スライド機構は、プラスチック製品の成形時に外側のアンダーカットを処理し、
型開き時に製品が金型から抜けるようにするための重要な機構です。
ブロー成形金型では、転写不良を防ぐための駒(入れ子)スライドや
インサート成形を可能にするための駒(入れ子)スライドを使用することもあります。
スライド機構を導入することで、金型のコストは増加しますが、
その代わりに以下のようなメリットが得られます。

  1. 複雑な形状の成形:
    スライド機構を使用することで、より複雑な形状の製品を成形することが可能になります。
  2. 2.二次部品の一体成形:
    インサートナットやインサート部品などの二次部品をあらかじめ金型にセットして一体成形ができます。

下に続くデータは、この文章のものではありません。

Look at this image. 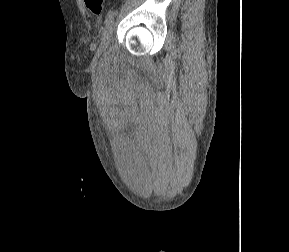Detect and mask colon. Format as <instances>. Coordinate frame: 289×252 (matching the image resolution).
Listing matches in <instances>:
<instances>
[{
  "label": "colon",
  "mask_w": 289,
  "mask_h": 252,
  "mask_svg": "<svg viewBox=\"0 0 289 252\" xmlns=\"http://www.w3.org/2000/svg\"><path fill=\"white\" fill-rule=\"evenodd\" d=\"M87 10L93 15H100L104 9V0H84Z\"/></svg>",
  "instance_id": "obj_1"
}]
</instances>
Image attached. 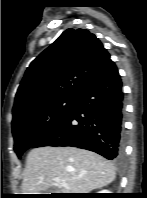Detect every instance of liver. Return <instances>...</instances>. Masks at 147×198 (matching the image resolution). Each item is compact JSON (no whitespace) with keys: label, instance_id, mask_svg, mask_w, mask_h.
Masks as SVG:
<instances>
[{"label":"liver","instance_id":"1","mask_svg":"<svg viewBox=\"0 0 147 198\" xmlns=\"http://www.w3.org/2000/svg\"><path fill=\"white\" fill-rule=\"evenodd\" d=\"M116 177L114 165L102 156L76 147L43 146L26 158L22 194H42L55 186L54 179L67 182L54 193H89L107 186ZM51 194V193H44Z\"/></svg>","mask_w":147,"mask_h":198}]
</instances>
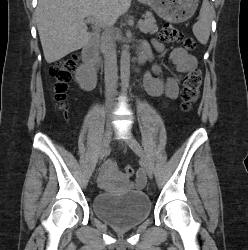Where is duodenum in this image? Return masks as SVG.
<instances>
[{
	"label": "duodenum",
	"mask_w": 248,
	"mask_h": 250,
	"mask_svg": "<svg viewBox=\"0 0 248 250\" xmlns=\"http://www.w3.org/2000/svg\"><path fill=\"white\" fill-rule=\"evenodd\" d=\"M98 47H99V37L96 33H93L89 37L82 52L83 61L92 67L99 66ZM147 59L148 57L146 55L140 53L139 55H137L135 61L137 64L140 65L143 64Z\"/></svg>",
	"instance_id": "1"
}]
</instances>
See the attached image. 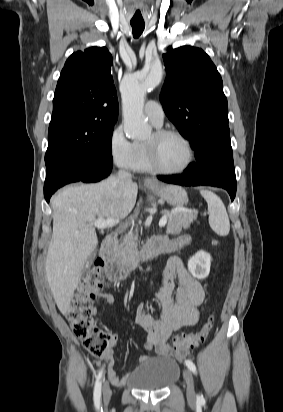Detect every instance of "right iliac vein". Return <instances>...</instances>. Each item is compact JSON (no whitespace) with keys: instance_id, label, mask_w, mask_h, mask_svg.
<instances>
[{"instance_id":"right-iliac-vein-1","label":"right iliac vein","mask_w":283,"mask_h":412,"mask_svg":"<svg viewBox=\"0 0 283 412\" xmlns=\"http://www.w3.org/2000/svg\"><path fill=\"white\" fill-rule=\"evenodd\" d=\"M110 398H111L110 385H109V382L106 381L103 386V401L105 405L109 403Z\"/></svg>"}]
</instances>
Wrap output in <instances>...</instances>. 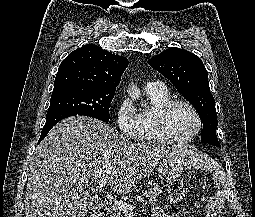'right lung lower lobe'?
Instances as JSON below:
<instances>
[{
  "mask_svg": "<svg viewBox=\"0 0 255 217\" xmlns=\"http://www.w3.org/2000/svg\"><path fill=\"white\" fill-rule=\"evenodd\" d=\"M76 114L68 113V112H59L56 114H53L51 116L46 117V123L42 129L40 139L38 141V144L45 138V136L48 134V132L52 129V127L61 121L64 118L74 116Z\"/></svg>",
  "mask_w": 255,
  "mask_h": 217,
  "instance_id": "right-lung-lower-lobe-1",
  "label": "right lung lower lobe"
}]
</instances>
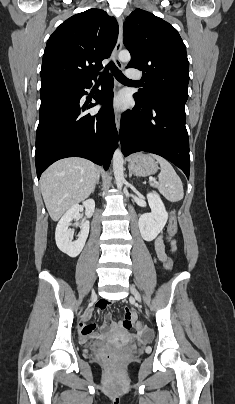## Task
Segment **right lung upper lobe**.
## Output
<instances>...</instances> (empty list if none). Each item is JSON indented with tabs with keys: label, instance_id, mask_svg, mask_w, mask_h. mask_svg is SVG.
Masks as SVG:
<instances>
[{
	"label": "right lung upper lobe",
	"instance_id": "right-lung-upper-lobe-1",
	"mask_svg": "<svg viewBox=\"0 0 235 404\" xmlns=\"http://www.w3.org/2000/svg\"><path fill=\"white\" fill-rule=\"evenodd\" d=\"M117 37V21L103 10L89 9L70 17L47 41L41 69L42 85L95 79Z\"/></svg>",
	"mask_w": 235,
	"mask_h": 404
}]
</instances>
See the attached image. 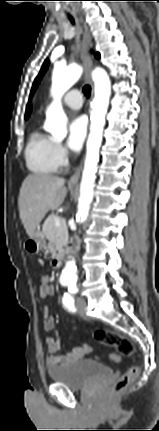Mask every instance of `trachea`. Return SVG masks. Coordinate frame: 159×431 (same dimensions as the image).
Here are the masks:
<instances>
[{"mask_svg":"<svg viewBox=\"0 0 159 431\" xmlns=\"http://www.w3.org/2000/svg\"><path fill=\"white\" fill-rule=\"evenodd\" d=\"M70 21L74 24V19L70 18ZM83 93L87 98H89L91 94V87L89 85H85L83 87Z\"/></svg>","mask_w":159,"mask_h":431,"instance_id":"1","label":"trachea"}]
</instances>
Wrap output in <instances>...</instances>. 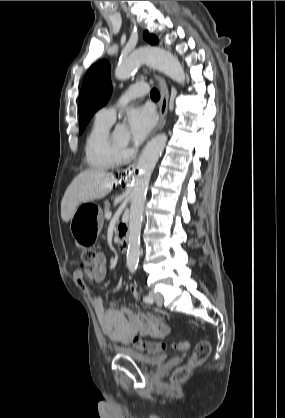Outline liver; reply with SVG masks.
<instances>
[{
	"label": "liver",
	"instance_id": "1",
	"mask_svg": "<svg viewBox=\"0 0 285 418\" xmlns=\"http://www.w3.org/2000/svg\"><path fill=\"white\" fill-rule=\"evenodd\" d=\"M116 182L114 175L101 169H88L80 172L66 189L61 202V218L71 220L78 205L102 199Z\"/></svg>",
	"mask_w": 285,
	"mask_h": 418
}]
</instances>
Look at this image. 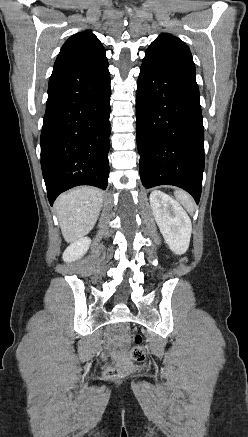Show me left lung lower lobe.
Segmentation results:
<instances>
[{"instance_id": "obj_1", "label": "left lung lower lobe", "mask_w": 248, "mask_h": 437, "mask_svg": "<svg viewBox=\"0 0 248 437\" xmlns=\"http://www.w3.org/2000/svg\"><path fill=\"white\" fill-rule=\"evenodd\" d=\"M136 120L143 186L175 185L198 204L205 157L195 78L141 65Z\"/></svg>"}]
</instances>
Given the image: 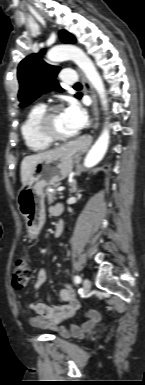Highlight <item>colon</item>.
<instances>
[{"instance_id": "5ec220e1", "label": "colon", "mask_w": 145, "mask_h": 385, "mask_svg": "<svg viewBox=\"0 0 145 385\" xmlns=\"http://www.w3.org/2000/svg\"><path fill=\"white\" fill-rule=\"evenodd\" d=\"M31 276L29 260L21 257L17 260L13 272V286L16 289H23L27 286Z\"/></svg>"}]
</instances>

これにより、後工程の溶着などの二次加工が不要になり、生産性の向上とコスト削減が実現します。

ただし、スライド機構は長期間使用すると摩耗が発生するため、金型のメンテナンスが非常に重要です。
摩耗が進むとスライド部分にかじりやすい問題が生じる可能性があります。
定期的なメンテナンスや、メッキ処理、潤滑材の注入などが必要です。

スライド機構を適切に活用することで、プラスチック製品の成形プロセスの改善と生産性の向上を実現できますが、金型の適切なメンテナンスを行うことで長期的な効果を持続させることが大切です。